Wissen sollte man dazu, dass Sanitätsdienste und Katastrophenschutzeinsätze immer freiwillig und ehrenamtlich erbracht werden, obwohl die Eingesetzten oftmals hauptamtlich im Rettungsdienst arbeiten. Warum von den Einsatzleitern Rettungsdienst immer nur einer für den gesamten Landkreis im Dienst ist, wird damit erklärt, dass dieser als Koordinator lediglich bei größeren Einsätzen erforderlich ist. Die Notfallsanitäterinnen und Notfallsanitäter sind bei den allermeisten Notfällen, selbst in der Lage die medizinische Versorgung von Patienten und die Organisation des Einsatzes zu übernehmen. Elias Holzheimer betont: „Es sind hochqualifizierte, geschulte und ausgebildete Einsatzkräfte.“ Er verweist in diesem Zusammenhang auf die Zusammenarbeit mit weiteren Rettungskräften von Polizei und Feuerwehr. Hier gibt es einen eigenen Einsatzleiter. Der wiederum eng mit dem Einsatzleiter Rettungsdienst zusammen arbeitet.

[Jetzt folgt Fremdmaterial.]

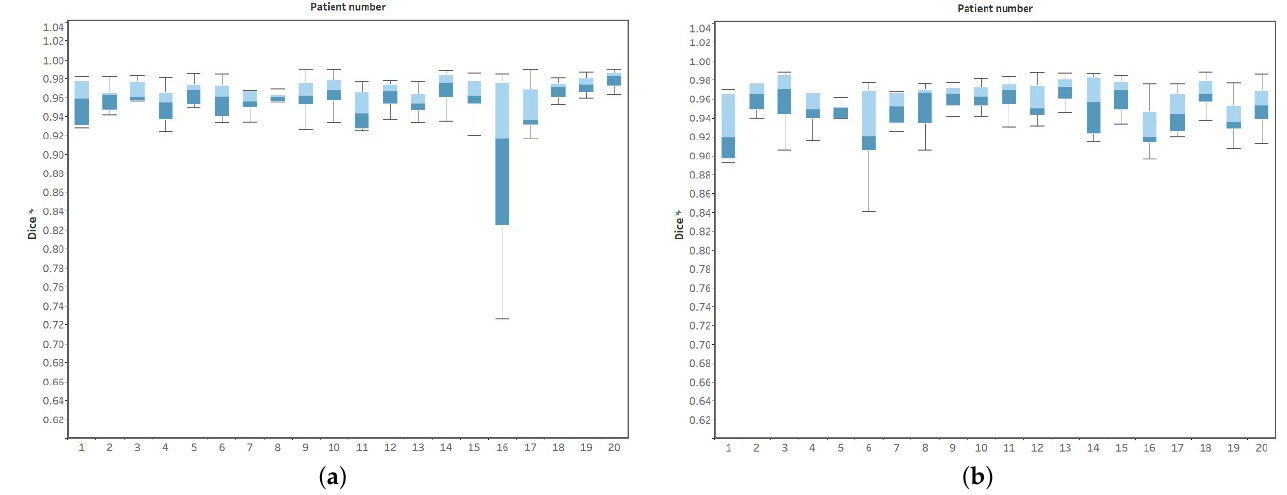
Figure 7. Box plot of Dice coefficients on Sliver07 and 3Dircadb: ( a ) Dice coefficients on Sliver07; ( b ) Dice coefficient on 3Dircadb.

Rettungs- und Notfallsanitäter sind oftmals hauptamtlich und bringen ihre gute Ausbildung und Kompetenzen dann im ehrenamtlichen Bereich des Roten Kreuzes ein. So bei Sanitätsabsicherungen, Fußballgroßveranstaltungen oder auch im Katastrophenschutz. Wichtig sei zu wissen, dass die Anforderungen an die Einsatzkräfte vermehrt steigen. Aktuell nennt Holzheimer die Suchaktion vor wenigen Tagen in Eichenhausen. „Da gehen dann schon mal eine ganze Nacht und manchmal auch die kommenden Tage drauf.“ Während Rettungskräfte, die zum Beispiel am nächsten Tag Dienst haben, aus dem Einsatz herausgelöst werden, ist das beim Einsatzleiter Rettungsdienst oft nicht möglich. Noch einmal kommt man auf die Unfallserie zu sprechen und nennt das „Umdenken“ bei jedem neuen Einsatz. „Das ist dann jedes Mal ein neues Schadensbild auf das man sich einstellen muss“: Sieben Verletzte in Oberweißenbrunn, vier davon lebensgefährlich. In Wülfershausen waren es zwei Patienten, wobei beide besonders schwer verletzt waren.

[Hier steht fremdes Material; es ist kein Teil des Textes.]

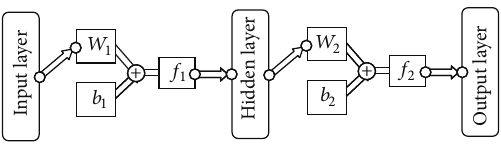
Figure 4: Flow chart of BP neural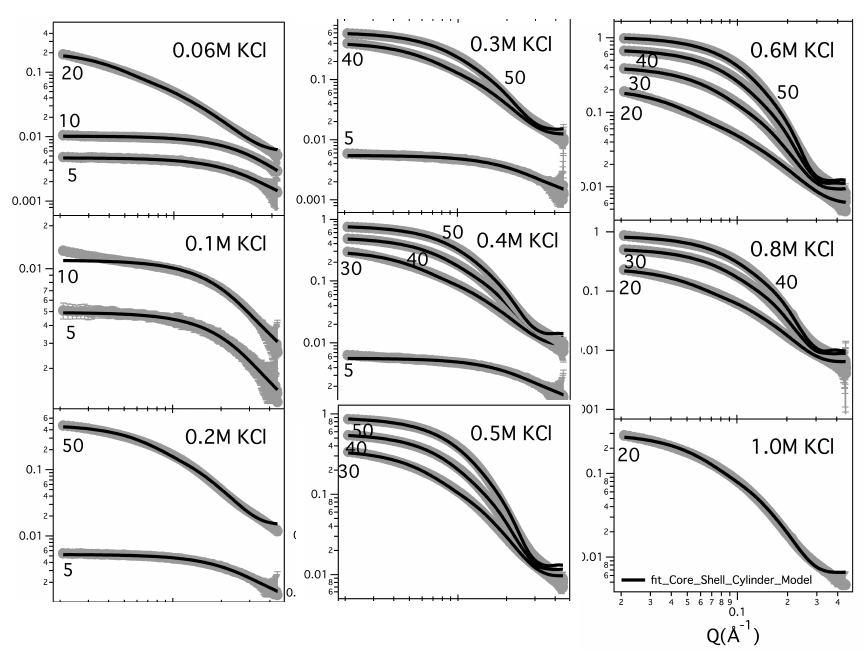
Figure 9. Experimental and model fitting SAXS curves for GMPNa 2 samples prepared in KCl solution. Common fitting parameters were: R core = 1.8 ± 0.2 Å, δ = 11.2 ± 0.4 Å, ρ core = ( 0.57 ± 0.01 ) e/Å 3 and ρ shell =(0.46 ± 0.02) e/Å 3 . In each frame, GMPNa 2 (in mg/mL) and KCl (in M)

Um das alles zu stemmen, muss man alle Kräfte und deren Aufgaben an einem Unfallort kennen. Dafür gibt es entsprechende Praktika. So hospitiert der Einsatzleiter des Rettungsdienstes sowohl in der Leitstelle, bei der Polizei, in einer Klinik, als auch unter anderem bei der Feuerwehr, um hier die entsprechenden Einblicke für seinen künftigen Dienst zu bekommen. Wie aber verarbeitete man einen solch schweren Einsatz, wie Oberweißenbrunn oder Wülfershausen? Dafür gibt es monatliche Dienstbesprechungen, bei denen dies nachbearbeitet wird. Da geht es um das einsatztaktische Vorgehen ebenso, wie um Anregungen für die Zukunft, erläutert Mario Hahn. Bei allem sei eine gute Ausbildung erforderlich, um sich sicher zu fühlen, sich Klarheit über den Einsatz zu verschaffen und in erster Linie zu helfen, fügt Elias Holzheimer an. Notwendig sei für die persönliche Verarbeitung aber auch im Nachhinein zu wissen, welche schweren Einsätze stattfanden. „Nur so kann man aufkommende ‚Trigger‘ verarbeiten, unter anderem im Gespräch mit Kolleginnen und Kollegen und zwar ganz nüchtern und ohne emotional zu werden“.